Hana Urushizawa, RTC

Trauma Therapy
How do you define Trauma through the lens of the Nervous System?
Most people think trauma therapy means talking about painful memories.
But the truth is, trauma doesn’t live only in our thoughts. It lives in the nervous system. It’s the part of you that still startles easily, that tightens before you even know why, or that keeps scanning the world for what might go wrong next.
In other words, trauma isn’t just something that happened.
It’s something the body still believes is happening.
The Nervous System’s Job: To Keep You Alive
Your nervous system’s first priority is survival. When something frightening or overwhelming happens, it automatically decides what to do: fight, flight, or freeze. These instincts are ancient, fast, and wise. They’re the reason you made it this far in your life.
But if the body never had the chance to complete its responses...to fight, run, shake, cry, or settle...that survival energy can stay trapped inside the body.
And even long after the event has passed, the nervous system can remain stuck “on” (aka hypervigilance, anxiety, etc.) or “off” (aka numbness, exhaustion, etc.).
This is where trauma therapy comes in.
Trauma Therapy Is Not about Re-experiencing. It’s about completing how you wanted to react in past moments.
Through the lens of the nervous system, trauma therapy is about helping the body remember how to come back to safety.
Instead of diving straight into memories, we start by noticing what’s happening right now with your therapist during the session.

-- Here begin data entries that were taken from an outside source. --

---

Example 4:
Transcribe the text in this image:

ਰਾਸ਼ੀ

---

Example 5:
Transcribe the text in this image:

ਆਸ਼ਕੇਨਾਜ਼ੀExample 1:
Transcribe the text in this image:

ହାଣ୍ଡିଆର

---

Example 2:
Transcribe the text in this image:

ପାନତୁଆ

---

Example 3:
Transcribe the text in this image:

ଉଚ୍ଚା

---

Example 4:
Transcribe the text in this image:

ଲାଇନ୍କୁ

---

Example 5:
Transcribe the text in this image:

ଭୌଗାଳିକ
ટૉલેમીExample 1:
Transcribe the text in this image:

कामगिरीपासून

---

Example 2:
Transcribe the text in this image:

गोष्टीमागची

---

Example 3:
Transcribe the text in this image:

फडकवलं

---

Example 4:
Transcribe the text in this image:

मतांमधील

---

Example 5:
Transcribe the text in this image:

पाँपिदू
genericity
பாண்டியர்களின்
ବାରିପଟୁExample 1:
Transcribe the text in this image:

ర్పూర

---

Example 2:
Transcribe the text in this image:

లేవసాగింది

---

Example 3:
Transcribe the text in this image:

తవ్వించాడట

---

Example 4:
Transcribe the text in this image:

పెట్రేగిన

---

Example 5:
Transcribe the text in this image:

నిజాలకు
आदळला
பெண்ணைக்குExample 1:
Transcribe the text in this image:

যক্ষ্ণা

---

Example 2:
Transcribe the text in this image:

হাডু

How does your body tell you it’s safe?
How does it tell you it’s not?
As you begin to notice these patterns, like the subtle tightening of muscles, the sudden holding of the breath, the tiny moments of relaxation, the body starts to pay attention to what it has been holding.

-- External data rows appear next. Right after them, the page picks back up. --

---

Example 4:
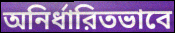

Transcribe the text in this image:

অনির্ধারিতভাবে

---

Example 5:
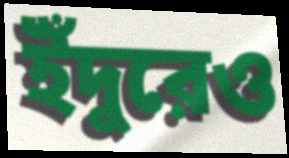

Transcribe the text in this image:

ইঁদুরেওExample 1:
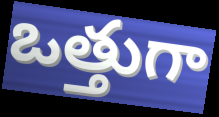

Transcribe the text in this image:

ఒత్తుగా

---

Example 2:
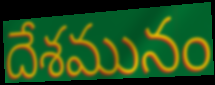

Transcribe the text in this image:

దేశమునం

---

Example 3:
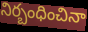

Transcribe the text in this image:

నిర్బంధించినా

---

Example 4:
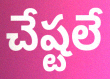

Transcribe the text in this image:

చేష్టలే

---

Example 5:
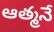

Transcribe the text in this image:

ఆత్మనేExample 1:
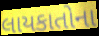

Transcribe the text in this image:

લાયકાતોના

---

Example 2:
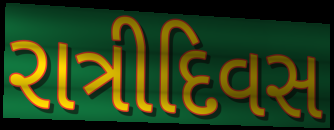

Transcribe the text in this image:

રાત્રીદિવસ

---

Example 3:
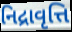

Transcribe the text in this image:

નિદ્રાવૃત્તિ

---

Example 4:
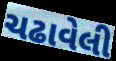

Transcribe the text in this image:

ચઢાવેલી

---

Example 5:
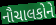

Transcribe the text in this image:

નૌચાલકોનેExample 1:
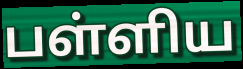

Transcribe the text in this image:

பள்ளிய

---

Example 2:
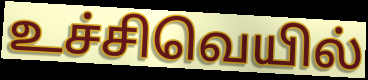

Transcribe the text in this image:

உச்சிவெயில்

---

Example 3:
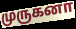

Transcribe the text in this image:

முருகனா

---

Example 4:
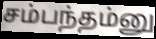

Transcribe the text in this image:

சம்பந்தம்னு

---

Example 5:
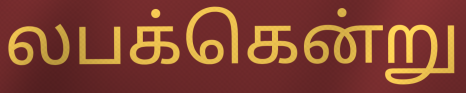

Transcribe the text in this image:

லபக்கென்று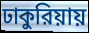
ঢাকুরিয়ায়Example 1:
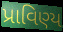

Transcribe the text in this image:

પ્રાવિણ્ય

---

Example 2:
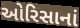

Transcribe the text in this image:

ઓરિસાનાં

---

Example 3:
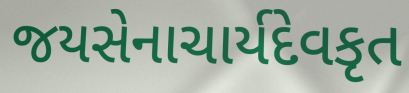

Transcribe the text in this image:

જયસેનાચાર્યદેવકૃત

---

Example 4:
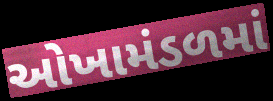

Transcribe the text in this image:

ઓખામંડળમાં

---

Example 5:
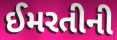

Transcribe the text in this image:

ઈમરતીની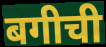
बगीची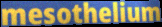
mesothelium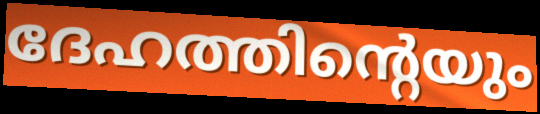
ദേഹത്തിന്റെയുംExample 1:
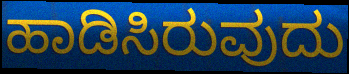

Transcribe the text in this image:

ಹಾಡಿಸಿರುವುದು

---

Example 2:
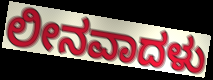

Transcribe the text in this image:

ಲೀನವಾದಳು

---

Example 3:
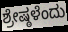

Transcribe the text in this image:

ಶ್ರೇಷ್ಠಳೆಂದು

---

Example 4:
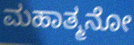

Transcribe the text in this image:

ಮಹಾತ್ಮನೋ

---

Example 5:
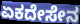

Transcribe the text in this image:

ಏಕದೇಸೇನ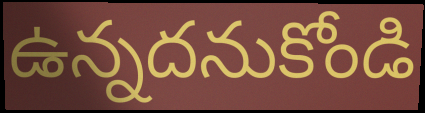
ఉన్నదనుకోండిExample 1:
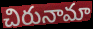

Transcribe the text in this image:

చిరునామా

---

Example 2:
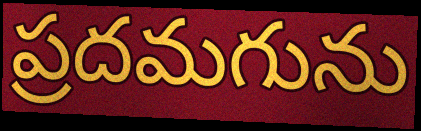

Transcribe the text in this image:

ప్రదమగును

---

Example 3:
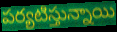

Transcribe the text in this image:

పర్యటిస్తున్నాయి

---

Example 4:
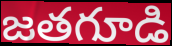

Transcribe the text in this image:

జతగూడి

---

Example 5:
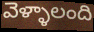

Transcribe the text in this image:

వెళ్ళాలంది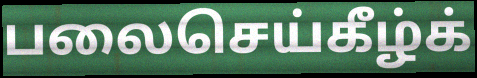
பலைசெய்கீழ்க்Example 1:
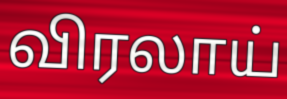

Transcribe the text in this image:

விரலாய்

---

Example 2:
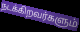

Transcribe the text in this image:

நடக்கிறவர்களும்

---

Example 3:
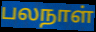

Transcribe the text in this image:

You don’t have to force it. You can give it as long as it needs.
A Different Kind of Healing
People often say, “I thought I had to be strong,” or “I thought I was fine.”
But the nervous system doesn’t “move on” simply because we tell it to. It opens up when it feels safe enough to do so.
In trauma therapy, we create that safety together, moment by moment.
We help the body finish what it once couldn’t, so that you can finally feel the calm that was waiting underneath the chaos all along.
When Healing Begins to Happen
There’s a quiet turning point in this work. It’s not dramatic. It might just be the first deep breath that comes naturally, or a sense of warmth returning to your chest.
Maybe your shoulders drop without you realizing it.
Maybe, for the first time in a long time, you feel present.
That’s the body remembering it’s safe enough to live again.
Trauma therapy isn’t about fixing what’s broken.
It’s about helping you come home to the body that protected you, and teaching it that the danger has passed, and it is okay to relax and rest.